Work item:
Please go through the lines below, switching every "value" to "figure" and leaving everything else unchanged. Leave the pictures out of your answer.

Listed entries:
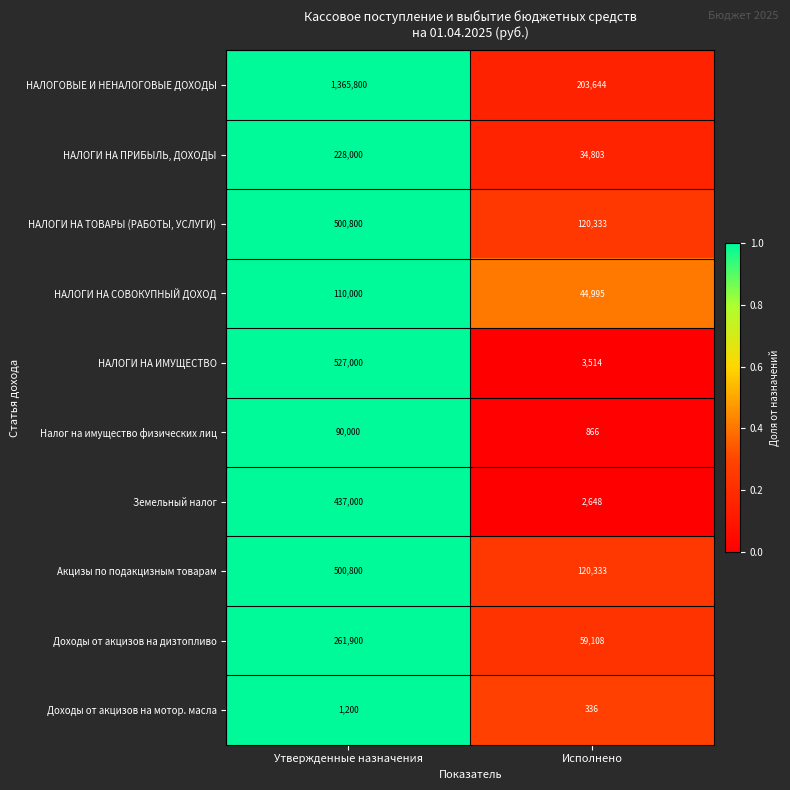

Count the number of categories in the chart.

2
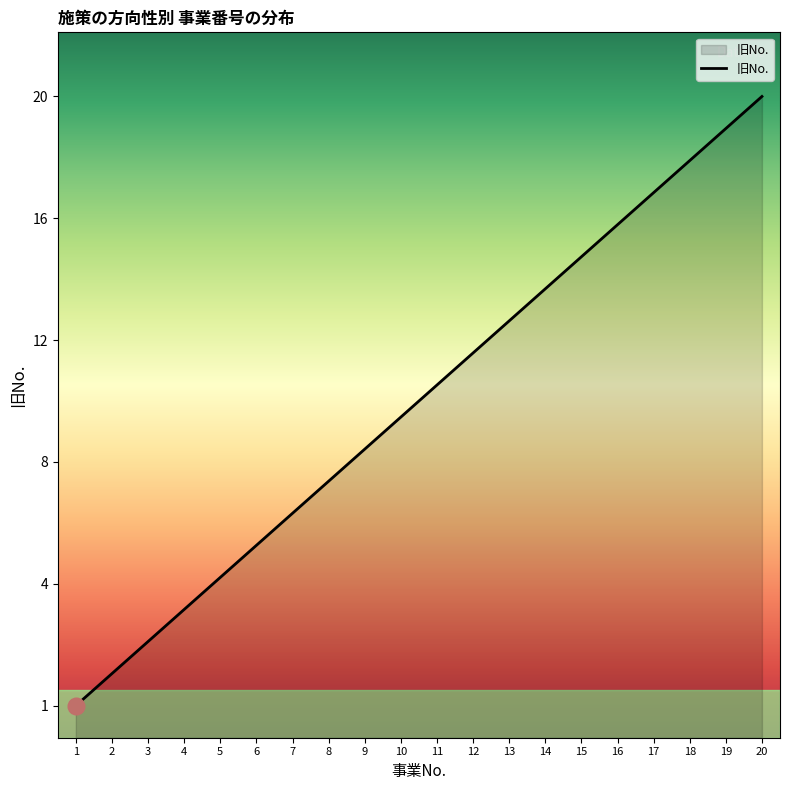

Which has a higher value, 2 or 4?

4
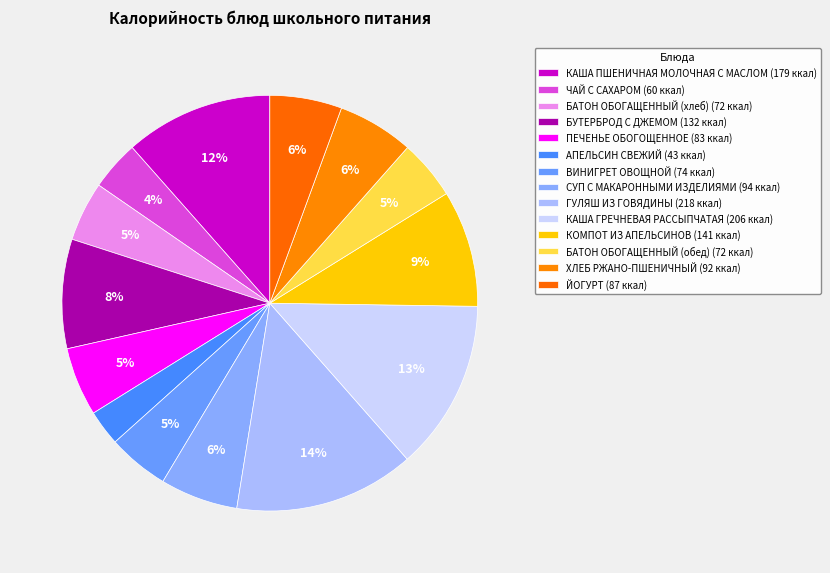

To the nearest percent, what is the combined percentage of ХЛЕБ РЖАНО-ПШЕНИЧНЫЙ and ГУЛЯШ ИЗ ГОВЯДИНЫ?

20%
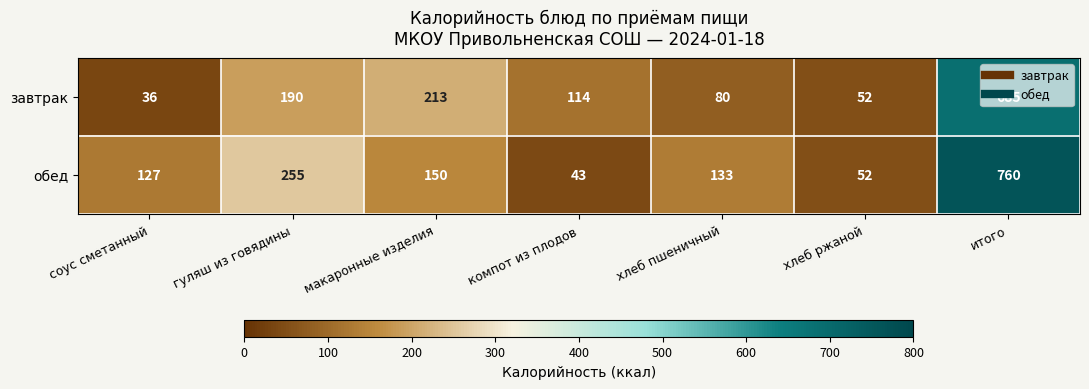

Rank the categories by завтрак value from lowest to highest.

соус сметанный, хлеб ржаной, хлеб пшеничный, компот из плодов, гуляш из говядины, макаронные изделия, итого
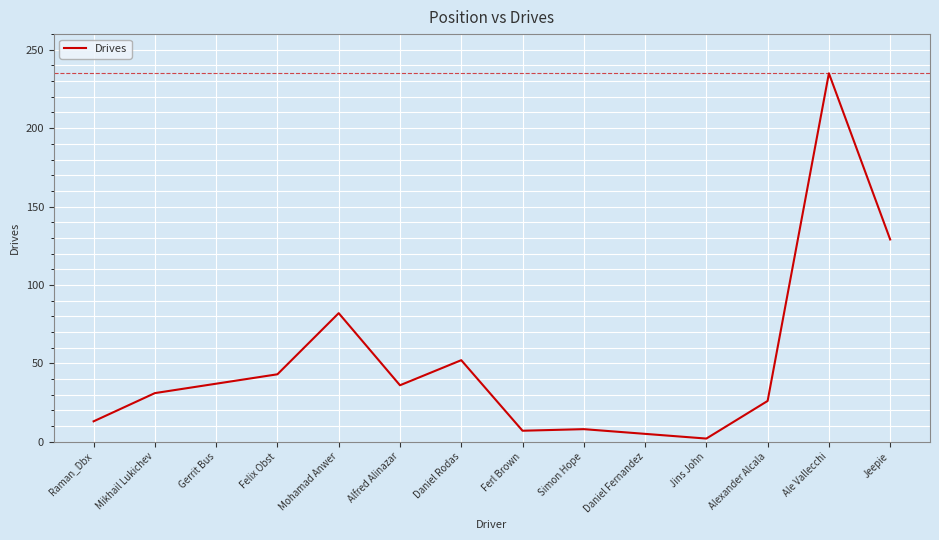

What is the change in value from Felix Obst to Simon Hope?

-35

Exercise answer:
Count the number of categories in the chart.

2

Which has a higher figure, 2 or 4?

4

To the nearest percent, what is the combined percentage of ХЛЕБ РЖАНО-ПШЕНИЧНЫЙ and ГУЛЯШ ИЗ ГОВЯДИНЫ?

20%

Rank the categories by завтрак figure from lowest to highest.

соус сметанный, хлеб ржаной, хлеб пшеничный, компот из плодов, гуляш из говядины, макаронные изделия, итого

What is the change in figure from Felix Obst to Simon Hope?

-35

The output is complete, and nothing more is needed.